** Opening Data provided block **

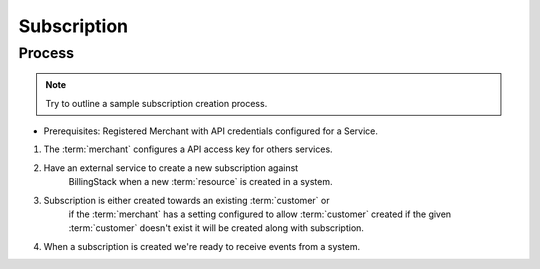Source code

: ..
    Copyright 2013 Endre Karlson <endre.karlson@gmail.com>

    Licensed under the Apache License, Version 2.0 (the "License"); you may
    not use this file except in compliance with the License. You may obtain
    a copy of the License at

        http://www.apache.org/licenses/LICENSE-2.0

    Unless required by applicable law or agreed to in writing, software
    distributed under the License is distributed on an "AS IS" BASIS, WITHOUT
    WARRANTIES OR CONDITIONS OF ANY KIND, either express or implied. See the
    License for the specific language governing permissions and limitations
    under the License.

.. _subscription:


============
Subscription
============

.. index::
    double: subscription; brief

Process
+++++++

.. note:: Try to outline a sample subscription creation process.

* Prerequisites: Registered Merchant with API credentials configured for a Service.

1. The :term:`merchant` configures a API access key for others services.
2. Have an external service to create a new subscription against
    BillingStack when a new :term:`resource` is created in a system.

3. Subscription is either created towards an existing :term:`customer` or
    if the :term:`merchant` has a setting configured to allow :term:`customer`
    created if the given :term:`customer` doesn't exist it will be created along with
    subscription.
4. When a subscription is created we're ready to receive events from a system.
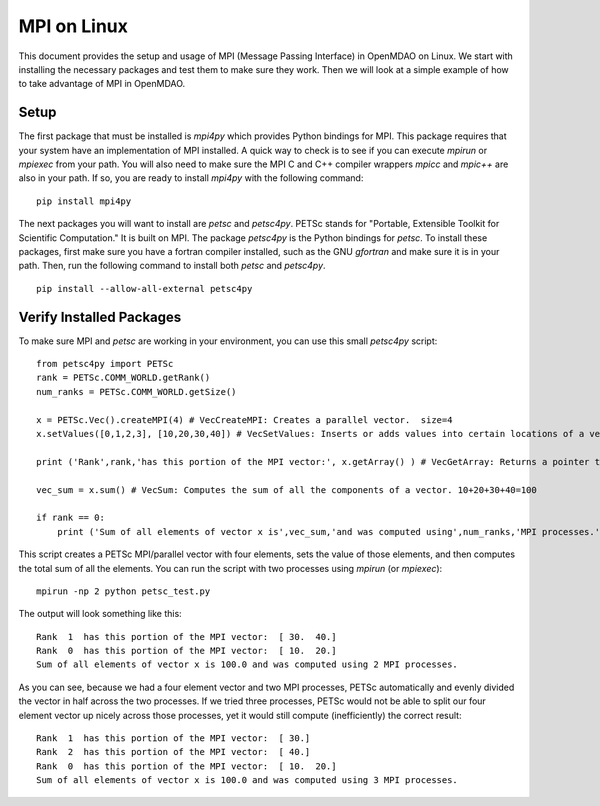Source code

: .. _MPI on Linux:

MPI on Linux
============

This document provides the setup and usage of MPI (Message Passing Interface) in
OpenMDAO on Linux. We start with installing the necessary packages and test them
to make sure they work. Then we will look at a simple example of how to take
advantage of MPI in OpenMDAO.


Setup
------

The first package that must be installed is `mpi4py` which provides Python
bindings for MPI. This package requires that your system have an implementation
of MPI installed.  A quick way to check is to see if you can execute `mpirun`
or `mpiexec` from your path.  You will also need to make sure the MPI C and C++
compiler wrappers `mpicc` and `mpic++` are also in your path.  If so,
you are ready to install `mpi4py` with the following command:

::

    pip install mpi4py

The next packages you will want to install are `petsc` and `petsc4py`.  PETSc
stands for "Portable, Extensible Toolkit for Scientific Computation."
It is built on MPI.  The package `petsc4py` is the Python bindings for `petsc`.
To install these packages, first make sure you have a fortran
compiler installed, such as the GNU `gfortran` and make sure it is in your path.
Then, run the following command to install both `petsc` and `petsc4py`.

::

    pip install --allow-all-external petsc4py

Verify Installed Packages
---------------------------

To make sure MPI and `petsc` are working in your environment, you can use this
small `petsc4py` script:

::

    from petsc4py import PETSc
    rank = PETSc.COMM_WORLD.getRank()
    num_ranks = PETSc.COMM_WORLD.getSize()

    x = PETSc.Vec().createMPI(4) # VecCreateMPI: Creates a parallel vector.  size=4
    x.setValues([0,1,2,3], [10,20,30,40]) # VecSetValues: Inserts or adds values into certain locations of a vector.  x[0]=10, x[1]=20, x[2]=30, x[3]=40

    print ('Rank',rank,'has this portion of the MPI vector:', x.getArray() ) # VecGetArray: Returns a pointer to a contiguous array that contains this processor's portion of the vector data.

    vec_sum = x.sum() # VecSum: Computes the sum of all the components of a vector. 10+20+30+40=100

    if rank == 0:
        print ('Sum of all elements of vector x is',vec_sum,'and was computed using',num_ranks,'MPI processes.')


This script creates a PETSc MPI/parallel vector with four elements, sets the
value of those elements, and then computes the total sum of all the elements.
You can run the script with two processes
using `mpirun` (or `mpiexec`):

::

    mpirun -np 2 python petsc_test.py

The output will look something like this:

::

    Rank  1  has this portion of the MPI vector:  [ 30.  40.]
    Rank  0  has this portion of the MPI vector:  [ 10.  20.]
    Sum of all elements of vector x is 100.0 and was computed using 2 MPI processes.

As you can see, because we had a four element vector and two MPI processes,
PETSc automatically and evenly divided the vector in half across the two
processes.  If we tried three processes,
PETSc would not be able to split our four element vector up nicely across those
processes, yet it would still compute (inefficiently) the correct result:

::

    Rank  1  has this portion of the MPI vector:  [ 30.]
    Rank  2  has this portion of the MPI vector:  [ 40.]
    Rank  0  has this portion of the MPI vector:  [ 10.  20.]
    Sum of all elements of vector x is 100.0 and was computed using 3 MPI processes.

** Closing Data provided block **

Output every entry above verbatim, but leave out the pictures.

▶ _Expected answer_
Source code

: ..
    Copyright 2013 Endre Karlson <endre.karlson@gmail.com>

    Licensed under the Apache License, Version 2.0 (the "License"); you may
    not use this file except in compliance with the License. You may obtain
    a copy of the License at

        http://www.apache.org/licenses/LICENSE-2.0

    Unless required by applicable law or agreed to in writing, software
    distributed under the License is distributed on an "AS IS" BASIS, WITHOUT
    WARRANTIES OR CONDITIONS OF ANY KIND, either express or implied. See the
    License for the specific language governing permissions and limitations
    under the License.

.. _subscription:


============
Subscription
============

.. index::
    double: subscription; brief

Process
+++++++

.. note:: Try to outline a sample subscription creation process.

* Prerequisites: Registered Merchant with API credentials configured for a Service.

1. The :term:`merchant` configures a API access key for others services.
2. Have an external service to create a new subscription against
    BillingStack when a new :term:`resource` is created in a system.

3. Subscription is either created towards an existing :term:`customer` or
    if the :term:`merchant` has a setting configured to allow :term:`customer`
    created if the given :term:`customer` doesn't exist it will be created along with
    subscription.
4. When a subscription is created we're ready to receive events from a system.
Source code

: .. _MPI on Linux:

MPI on Linux
============

This document provides the setup and usage of MPI (Message Passing Interface) in
OpenMDAO on Linux. We start with installing the necessary packages and test them
to make sure they work. Then we will look at a simple example of how to take
advantage of MPI in OpenMDAO.


Setup
------

The first package that must be installed is `mpi4py` which provides Python
bindings for MPI. This package requires that your system have an implementation
of MPI installed.  A quick way to check is to see if you can execute `mpirun`
or `mpiexec` from your path.  You will also need to make sure the MPI C and C++
compiler wrappers `mpicc` and `mpic++` are also in your path.  If so,
you are ready to install `mpi4py` with the following command:

::

    pip install mpi4py

The next packages you will want to install are `petsc` and `petsc4py`.  PETSc
stands for "Portable, Extensible Toolkit for Scientific Computation."
It is built on MPI.  The package `petsc4py` is the Python bindings for `petsc`.
To install these packages, first make sure you have a fortran
compiler installed, such as the GNU `gfortran` and make sure it is in your path.
Then, run the following command to install both `petsc` and `petsc4py`.

::

    pip install --allow-all-external petsc4py

Verify Installed Packages
---------------------------

To make sure MPI and `petsc` are working in your environment, you can use this
small `petsc4py` script:

::

    from petsc4py import PETSc
    rank = PETSc.COMM_WORLD.getRank()
    num_ranks = PETSc.COMM_WORLD.getSize()

    x = PETSc.Vec().createMPI(4) # VecCreateMPI: Creates a parallel vector.  size=4
    x.setValues([0,1,2,3], [10,20,30,40]) # VecSetValues: Inserts or adds values into certain locations of a vector.  x[0]=10, x[1]=20, x[2]=30, x[3]=40

    print ('Rank',rank,'has this portion of the MPI vector:', x.getArray() ) # VecGetArray: Returns a pointer to a contiguous array that contains this processor's portion of the vector data.

    vec_sum = x.sum() # VecSum: Computes the sum of all the components of a vector. 10+20+30+40=100

    if rank == 0:
        print ('Sum of all elements of vector x is',vec_sum,'and was computed using',num_ranks,'MPI processes.')


This script creates a PETSc MPI/parallel vector with four elements, sets the
value of those elements, and then computes the total sum of all the elements.
You can run the script with two processes
using `mpirun` (or `mpiexec`):

::

    mpirun -np 2 python petsc_test.py

The output will look something like this:

::

    Rank  1  has this portion of the MPI vector:  [ 30.  40.]
    Rank  0  has this portion of the MPI vector:  [ 10.  20.]
    Sum of all elements of vector x is 100.0 and was computed using 2 MPI processes.

As you can see, because we had a four element vector and two MPI processes,
PETSc automatically and evenly divided the vector in half across the two
processes.  If we tried three processes,
PETSc would not be able to split our four element vector up nicely across those
processes, yet it would still compute (inefficiently) the correct result:

::

    Rank  1  has this portion of the MPI vector:  [ 30.]
    Rank  2  has this portion of the MPI vector:  [ 40.]
    Rank  0  has this portion of the MPI vector:  [ 10.  20.]
    Sum of all elements of vector x is 100.0 and was computed using 3 MPI processes.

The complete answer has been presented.